Resolved, That the following acts of parliament are infringements and violations of the rights of the colonists; and that the repeal of them is essentially necessary, in order to restore harmony between Great Britain and the American colonies, viz.
The several acts of 4 Geo. III, ch. 15, and ch. 34; 5 Geo. III, ch. 25; 6 Geo. III, ch. 52; 7 Geo. III, ch. 41 and ch. 46; 8 Geo. III. ch. 22; which impose duties for the purpose of raising a revenue in America, extend the power of the admiralty courts beyond their ancient limits, deprive the American subject of trial by jury, authorize the judges certificate to indemnify the prosecutor from damages, that he might otherwise be liable to, requiring oppressive security from a claimant of ships and goods seized, before he shall be allowed to defend his property, and are subversive of American rights.
Also 12 Geo.

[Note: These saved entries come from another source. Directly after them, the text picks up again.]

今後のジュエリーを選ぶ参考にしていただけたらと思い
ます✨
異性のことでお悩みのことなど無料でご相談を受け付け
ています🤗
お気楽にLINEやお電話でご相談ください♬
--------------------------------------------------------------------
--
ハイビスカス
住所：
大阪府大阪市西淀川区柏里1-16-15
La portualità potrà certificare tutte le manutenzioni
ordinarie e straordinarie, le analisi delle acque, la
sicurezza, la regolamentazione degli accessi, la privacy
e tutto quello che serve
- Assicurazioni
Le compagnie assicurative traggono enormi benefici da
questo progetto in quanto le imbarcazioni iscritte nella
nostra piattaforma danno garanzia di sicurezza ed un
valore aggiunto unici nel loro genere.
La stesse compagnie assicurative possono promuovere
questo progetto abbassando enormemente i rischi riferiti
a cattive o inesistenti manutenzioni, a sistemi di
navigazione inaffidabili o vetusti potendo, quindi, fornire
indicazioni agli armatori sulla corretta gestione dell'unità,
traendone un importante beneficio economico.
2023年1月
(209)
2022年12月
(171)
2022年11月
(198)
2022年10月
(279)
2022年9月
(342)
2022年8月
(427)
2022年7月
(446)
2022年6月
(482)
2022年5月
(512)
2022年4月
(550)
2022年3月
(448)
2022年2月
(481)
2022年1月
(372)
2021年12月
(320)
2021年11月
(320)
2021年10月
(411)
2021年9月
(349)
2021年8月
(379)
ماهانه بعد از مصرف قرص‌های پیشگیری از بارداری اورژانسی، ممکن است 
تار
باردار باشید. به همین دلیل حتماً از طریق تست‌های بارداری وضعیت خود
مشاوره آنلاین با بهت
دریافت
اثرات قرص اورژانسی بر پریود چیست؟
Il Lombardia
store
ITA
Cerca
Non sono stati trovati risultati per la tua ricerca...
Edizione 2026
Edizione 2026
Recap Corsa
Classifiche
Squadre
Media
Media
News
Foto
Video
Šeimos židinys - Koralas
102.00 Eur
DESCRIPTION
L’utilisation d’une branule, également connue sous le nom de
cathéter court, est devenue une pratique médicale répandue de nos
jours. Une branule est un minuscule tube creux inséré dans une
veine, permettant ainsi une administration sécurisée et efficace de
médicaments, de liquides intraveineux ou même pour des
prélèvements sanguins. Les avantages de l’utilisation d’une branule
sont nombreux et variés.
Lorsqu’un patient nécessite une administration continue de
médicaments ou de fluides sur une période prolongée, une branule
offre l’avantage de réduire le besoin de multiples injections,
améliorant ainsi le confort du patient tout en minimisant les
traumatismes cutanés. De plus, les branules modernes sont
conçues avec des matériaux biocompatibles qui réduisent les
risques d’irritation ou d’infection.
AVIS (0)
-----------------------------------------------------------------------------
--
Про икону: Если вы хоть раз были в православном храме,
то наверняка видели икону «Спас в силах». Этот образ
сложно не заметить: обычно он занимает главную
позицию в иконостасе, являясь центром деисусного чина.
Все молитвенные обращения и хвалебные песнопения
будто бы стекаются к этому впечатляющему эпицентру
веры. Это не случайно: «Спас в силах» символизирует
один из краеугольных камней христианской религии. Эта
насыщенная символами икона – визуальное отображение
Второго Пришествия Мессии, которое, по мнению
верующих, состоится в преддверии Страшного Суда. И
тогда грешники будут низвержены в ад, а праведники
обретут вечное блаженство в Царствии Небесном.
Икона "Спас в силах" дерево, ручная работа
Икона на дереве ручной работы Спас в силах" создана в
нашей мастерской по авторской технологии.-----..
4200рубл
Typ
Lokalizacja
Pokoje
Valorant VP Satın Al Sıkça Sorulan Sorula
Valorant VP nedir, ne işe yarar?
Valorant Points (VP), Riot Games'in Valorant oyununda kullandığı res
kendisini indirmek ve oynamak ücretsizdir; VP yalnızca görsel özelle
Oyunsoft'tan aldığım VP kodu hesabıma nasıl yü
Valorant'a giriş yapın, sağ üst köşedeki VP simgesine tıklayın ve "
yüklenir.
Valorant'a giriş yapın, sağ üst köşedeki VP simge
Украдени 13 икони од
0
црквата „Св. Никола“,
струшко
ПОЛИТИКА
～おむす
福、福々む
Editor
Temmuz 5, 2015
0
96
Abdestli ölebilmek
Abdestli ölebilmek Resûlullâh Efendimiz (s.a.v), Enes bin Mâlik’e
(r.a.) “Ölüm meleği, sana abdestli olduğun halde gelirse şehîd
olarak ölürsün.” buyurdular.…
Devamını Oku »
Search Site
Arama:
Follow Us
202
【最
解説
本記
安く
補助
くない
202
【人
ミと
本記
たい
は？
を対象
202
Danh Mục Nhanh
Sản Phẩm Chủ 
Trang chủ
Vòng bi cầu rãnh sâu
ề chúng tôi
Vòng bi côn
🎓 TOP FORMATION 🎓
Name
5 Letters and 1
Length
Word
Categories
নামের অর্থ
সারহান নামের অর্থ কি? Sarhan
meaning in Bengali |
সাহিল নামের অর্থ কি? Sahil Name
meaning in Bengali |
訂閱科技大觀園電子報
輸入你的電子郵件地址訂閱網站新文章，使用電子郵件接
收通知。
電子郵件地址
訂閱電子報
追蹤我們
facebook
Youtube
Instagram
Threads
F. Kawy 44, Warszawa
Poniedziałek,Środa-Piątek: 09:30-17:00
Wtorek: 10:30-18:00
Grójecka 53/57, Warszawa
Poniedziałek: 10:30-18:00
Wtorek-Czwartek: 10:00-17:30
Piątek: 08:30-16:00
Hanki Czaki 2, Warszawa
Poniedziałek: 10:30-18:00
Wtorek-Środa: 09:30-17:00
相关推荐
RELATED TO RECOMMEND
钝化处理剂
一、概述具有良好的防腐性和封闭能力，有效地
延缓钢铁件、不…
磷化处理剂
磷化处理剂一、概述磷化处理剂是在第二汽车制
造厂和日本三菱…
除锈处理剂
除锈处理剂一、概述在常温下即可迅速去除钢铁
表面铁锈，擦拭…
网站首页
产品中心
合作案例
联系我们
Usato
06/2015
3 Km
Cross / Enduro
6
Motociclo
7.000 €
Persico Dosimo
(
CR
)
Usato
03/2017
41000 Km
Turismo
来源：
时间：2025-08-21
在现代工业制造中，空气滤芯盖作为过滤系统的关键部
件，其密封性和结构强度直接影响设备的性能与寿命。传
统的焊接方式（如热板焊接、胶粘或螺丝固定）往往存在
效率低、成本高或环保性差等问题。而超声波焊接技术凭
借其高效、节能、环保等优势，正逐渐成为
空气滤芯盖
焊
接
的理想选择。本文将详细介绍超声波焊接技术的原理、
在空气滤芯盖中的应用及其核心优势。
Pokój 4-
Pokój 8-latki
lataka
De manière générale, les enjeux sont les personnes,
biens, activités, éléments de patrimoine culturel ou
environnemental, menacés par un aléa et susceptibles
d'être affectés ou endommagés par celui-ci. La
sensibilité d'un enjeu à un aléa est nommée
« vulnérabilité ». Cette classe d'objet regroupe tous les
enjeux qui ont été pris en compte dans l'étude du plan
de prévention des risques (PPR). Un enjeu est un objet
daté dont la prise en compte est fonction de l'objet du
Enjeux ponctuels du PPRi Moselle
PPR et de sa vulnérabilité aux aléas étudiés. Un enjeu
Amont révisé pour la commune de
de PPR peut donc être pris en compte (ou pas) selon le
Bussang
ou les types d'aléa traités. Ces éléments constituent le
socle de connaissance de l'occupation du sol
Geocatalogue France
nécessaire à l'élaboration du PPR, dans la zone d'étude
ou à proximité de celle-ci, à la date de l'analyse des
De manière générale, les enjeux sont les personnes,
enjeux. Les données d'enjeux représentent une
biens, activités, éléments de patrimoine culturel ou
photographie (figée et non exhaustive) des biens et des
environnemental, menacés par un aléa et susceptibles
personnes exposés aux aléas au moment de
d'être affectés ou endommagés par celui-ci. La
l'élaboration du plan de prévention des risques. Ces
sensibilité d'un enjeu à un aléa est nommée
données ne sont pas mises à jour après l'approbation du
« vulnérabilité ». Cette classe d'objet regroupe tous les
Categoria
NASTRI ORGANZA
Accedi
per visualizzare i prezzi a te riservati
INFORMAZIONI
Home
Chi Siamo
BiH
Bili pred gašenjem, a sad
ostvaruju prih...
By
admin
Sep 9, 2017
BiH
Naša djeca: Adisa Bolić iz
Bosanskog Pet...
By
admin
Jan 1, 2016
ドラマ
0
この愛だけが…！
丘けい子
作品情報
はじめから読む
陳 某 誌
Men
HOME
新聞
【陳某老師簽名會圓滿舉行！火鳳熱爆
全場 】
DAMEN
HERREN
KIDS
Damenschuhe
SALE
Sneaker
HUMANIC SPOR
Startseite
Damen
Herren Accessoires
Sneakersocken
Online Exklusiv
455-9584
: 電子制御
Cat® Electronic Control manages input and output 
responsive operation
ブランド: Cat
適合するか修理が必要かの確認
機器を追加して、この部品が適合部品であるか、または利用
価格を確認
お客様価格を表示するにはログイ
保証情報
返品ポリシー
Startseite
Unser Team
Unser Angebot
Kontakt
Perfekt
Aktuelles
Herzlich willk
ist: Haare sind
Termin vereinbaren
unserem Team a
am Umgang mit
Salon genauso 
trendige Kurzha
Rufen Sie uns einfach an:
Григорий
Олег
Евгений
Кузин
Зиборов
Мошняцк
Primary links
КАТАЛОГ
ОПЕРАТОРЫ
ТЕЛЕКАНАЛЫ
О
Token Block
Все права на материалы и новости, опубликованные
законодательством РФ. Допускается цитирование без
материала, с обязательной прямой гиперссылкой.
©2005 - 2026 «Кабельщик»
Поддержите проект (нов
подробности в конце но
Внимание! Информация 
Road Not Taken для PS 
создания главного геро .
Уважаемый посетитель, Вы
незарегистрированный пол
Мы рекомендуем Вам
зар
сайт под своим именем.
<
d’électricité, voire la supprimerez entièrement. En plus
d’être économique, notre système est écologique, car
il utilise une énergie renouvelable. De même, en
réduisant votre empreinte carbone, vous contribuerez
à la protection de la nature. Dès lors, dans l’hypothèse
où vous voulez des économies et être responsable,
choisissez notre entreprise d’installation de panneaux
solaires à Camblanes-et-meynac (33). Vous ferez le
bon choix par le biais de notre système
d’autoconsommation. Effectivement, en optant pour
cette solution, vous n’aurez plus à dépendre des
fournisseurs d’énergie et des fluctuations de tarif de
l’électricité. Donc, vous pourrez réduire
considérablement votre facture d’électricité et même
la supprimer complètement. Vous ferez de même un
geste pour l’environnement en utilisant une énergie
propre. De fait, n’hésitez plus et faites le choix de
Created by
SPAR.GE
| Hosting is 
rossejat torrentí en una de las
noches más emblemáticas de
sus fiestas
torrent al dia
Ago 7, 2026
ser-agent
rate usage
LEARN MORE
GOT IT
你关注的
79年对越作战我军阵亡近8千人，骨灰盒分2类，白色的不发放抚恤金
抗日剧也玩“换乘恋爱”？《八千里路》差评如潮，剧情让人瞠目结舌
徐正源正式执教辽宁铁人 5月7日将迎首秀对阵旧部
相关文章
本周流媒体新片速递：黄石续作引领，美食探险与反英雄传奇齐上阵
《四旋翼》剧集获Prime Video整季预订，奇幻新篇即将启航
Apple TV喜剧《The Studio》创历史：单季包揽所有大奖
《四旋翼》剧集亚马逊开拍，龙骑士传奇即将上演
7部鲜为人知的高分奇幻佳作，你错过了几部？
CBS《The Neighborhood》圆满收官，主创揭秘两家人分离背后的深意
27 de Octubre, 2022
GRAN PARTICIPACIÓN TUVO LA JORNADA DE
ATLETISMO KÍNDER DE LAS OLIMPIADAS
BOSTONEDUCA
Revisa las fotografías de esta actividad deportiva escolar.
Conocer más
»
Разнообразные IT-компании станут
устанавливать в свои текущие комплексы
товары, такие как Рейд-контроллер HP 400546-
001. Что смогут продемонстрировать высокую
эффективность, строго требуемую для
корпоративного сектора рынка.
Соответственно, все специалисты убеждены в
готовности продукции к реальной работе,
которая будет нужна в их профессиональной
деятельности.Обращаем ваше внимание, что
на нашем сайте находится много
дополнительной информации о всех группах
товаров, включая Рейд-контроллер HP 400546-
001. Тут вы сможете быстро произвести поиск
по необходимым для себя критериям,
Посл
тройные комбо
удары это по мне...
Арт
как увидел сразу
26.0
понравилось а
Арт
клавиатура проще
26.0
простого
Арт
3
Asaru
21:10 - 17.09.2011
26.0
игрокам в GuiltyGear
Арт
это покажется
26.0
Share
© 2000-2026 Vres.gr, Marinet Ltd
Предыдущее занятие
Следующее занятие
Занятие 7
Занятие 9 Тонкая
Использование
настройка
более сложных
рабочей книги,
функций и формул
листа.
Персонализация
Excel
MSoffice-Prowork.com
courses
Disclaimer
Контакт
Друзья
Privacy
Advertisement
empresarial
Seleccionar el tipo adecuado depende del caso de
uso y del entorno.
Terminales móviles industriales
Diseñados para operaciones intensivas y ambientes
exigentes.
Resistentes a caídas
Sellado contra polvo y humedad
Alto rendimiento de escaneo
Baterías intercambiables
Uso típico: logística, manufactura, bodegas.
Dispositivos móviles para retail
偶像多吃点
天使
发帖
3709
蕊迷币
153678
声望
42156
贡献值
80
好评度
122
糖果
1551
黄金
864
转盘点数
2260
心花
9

III. ch. 24, entitled, "An act for the better preserving his majesty's dockyards, magazines, ships, ammunition, and stores," which declares a new offence in America, and deprives the American subject of a constitutional trial by jury of the vicinage, by authorizing the trial of any person, charged with the committing any offence described in the said act, out of the realm, to be indicted and tried for the same in any shire or county within the realm.
Also the three acts passed in the last session of parliament, for stopping the port and blocking up the harbour of Boston, for altering the charter and government of Massachusetts-Bay, and that which is entitled, "An act for the better administration of justice, etc."
Also the act passed in the same session for establishing the Roman Catholic religion, in the province of Quebec, abolishing the equitable system of English laws, and erecting a tyranny there, to the great danger (from so total a dissimilarity of religion, law and government) of the neighbouring British colonies, by the assistance of whose blood and treasure the said country was conquered from France.
Also the act passed in the same session, for the better providing suitable quarters for officers and soldiers in his majesty's service, in North-America.
Also, that the keeping a standing army in several of these colonies, in time of peace, without the consent of the legislature of that colony, in which such army is kept, is against law.
To these grievous acts and measures, Americans cannot submit, but in hopes their fellow subjects in Great Britain will, on a revision of them, restore us to that state, in which both countries found happiness and prosperity, we have for the present, only resolved to pursue the following peaceable measures: 1. To enter into a non-importation, non-consumption, and non-exportation agreement or association. 2. To prepare an address to the people of Great Britain, and a memorial to the inhabitants of British America: and 3. To prepare a loyal address to his majesty, agreeable to resolutions already entered into.